Indicators of Compromise (IOCs)
As per reports, the following are the email addresses that Vice Society used:
- OnionMail email accounts in the format of [First Name][Last Name]@onionmail[.]org
The IP addresses for C2 of Vice Society are:
Users urged to comply with security standards
Ransomware attacks on the education sector have led to users’ data theft, including the staff and students. It can be misused in several ways, as the group has indicated in their warnings. School authorities have been asked to stay in constant touch with the FBI and the CISA to mitigate potential threats quickly. While some schools, like the Cedar Rapids School District, have been known to have paid the ransom, the FBI has requested victims not to pay a ransom. Paying only encourages the gangs to continue their attacks and does not ensure freedom from future attacks.

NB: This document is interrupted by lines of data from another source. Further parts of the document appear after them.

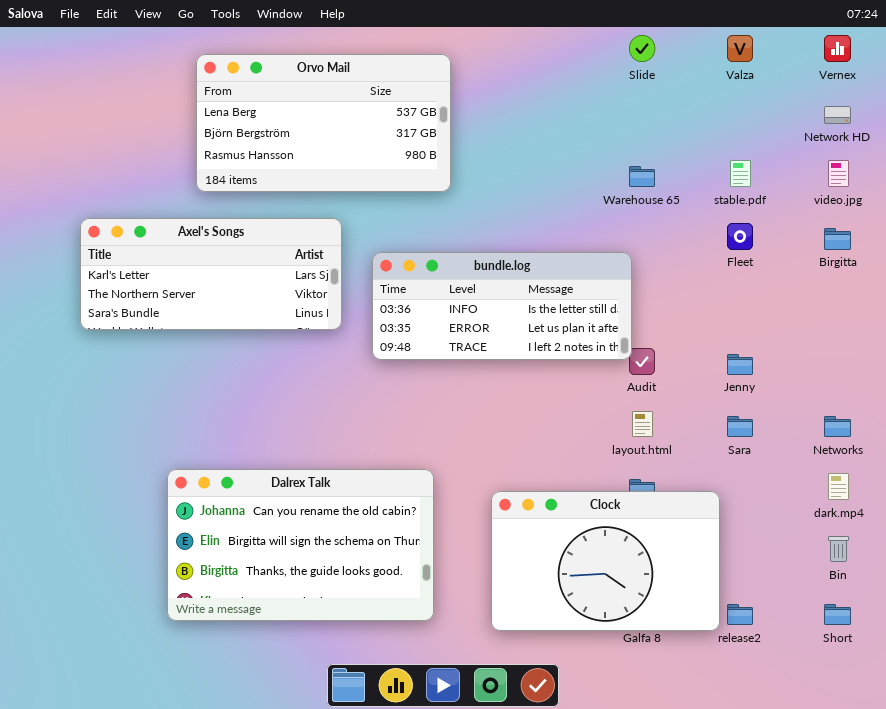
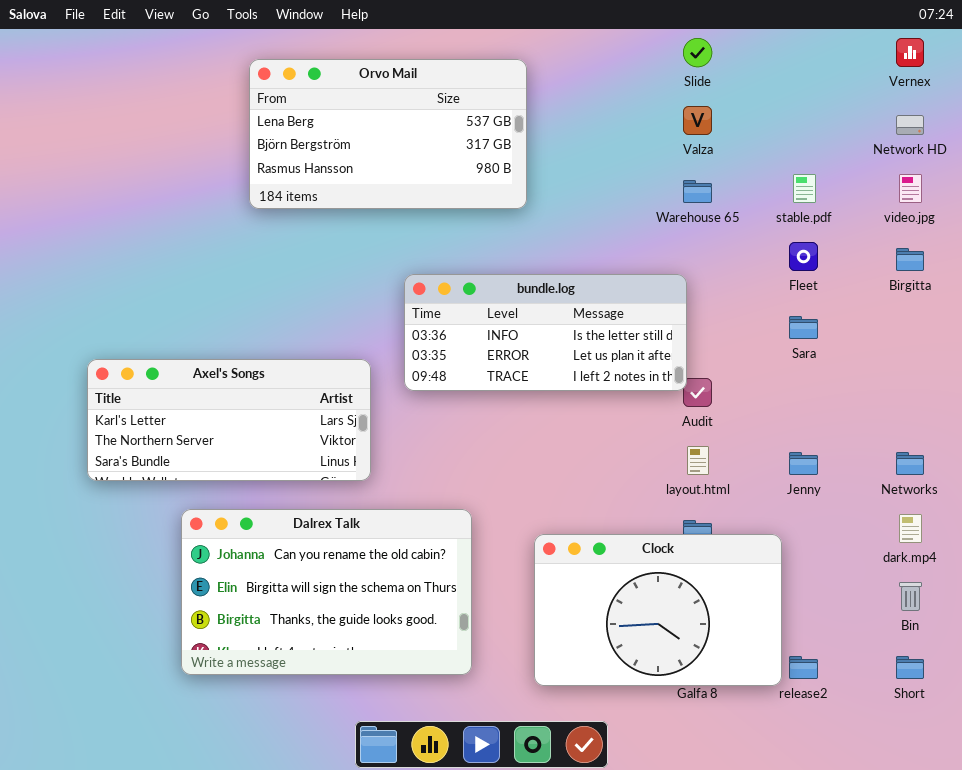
Valza: [727,35,753,62] -> [683,106,712,135], moved
Orvo Mail: [196,54,451,192] -> [249,59,527,209], moved
Axel's Songs: [80,218,342,330] -> [87,359,371,481], moved
Jenny: [727,354,753,375] -> [789,452,818,475], moved
Sara: [727,416,753,437] -> [789,316,818,339], moved

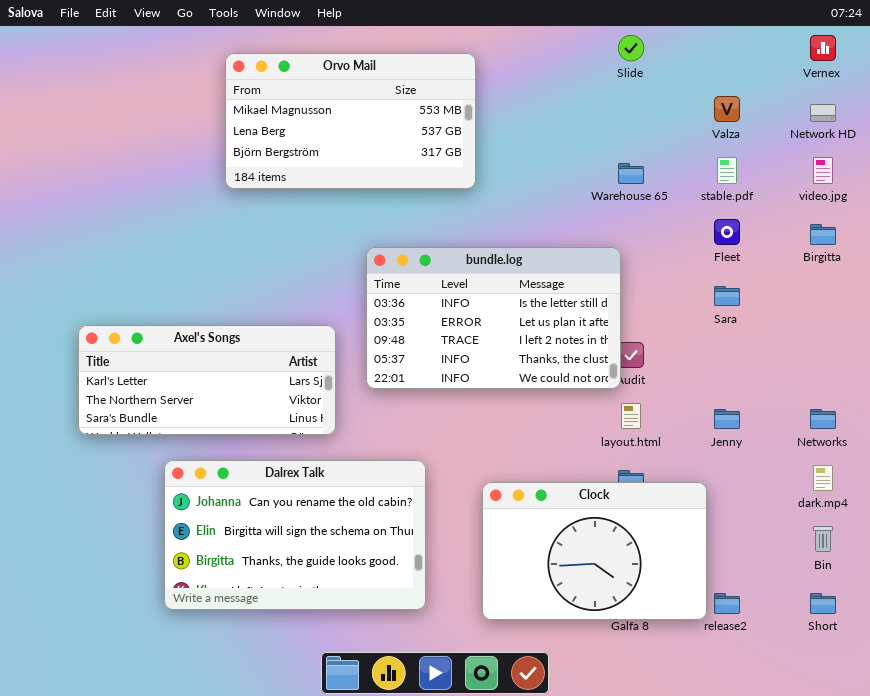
Orvo Mail: [249,59,527,209] -> [225,53,476,189], scrolled up 1 row
Valza: [683,106,712,135] -> [714,96,740,122], moved
bundle.log: [404,274,687,391] -> [366,247,621,389], resized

Some of the mitigations suggested by the agencies are:
- Maintaining offline backups of data to minimize the impact on the institutions.
- Ensuring that the backed-up data of the entire organization is encrypted to protect it from deletion.
- Review the security of third-party vendors and others connected to monitor suspicious activities.
- Implementing listing policies for applications that allow known programs only.
- Monitoring remote connections quickly denies access to unapproved solutions installed on a workstation.
- Implementing a recovery plan to retain multiple copies of sensitive data in secure locations like a hard drive.
With the reliance of school systems on networks, ransomware attacks on schools are predicted to increase in the coming years. Since some sectors and systems lag in updating online security tools, gangs such as Vice Society can profit easily by exploiting vulnerable systems.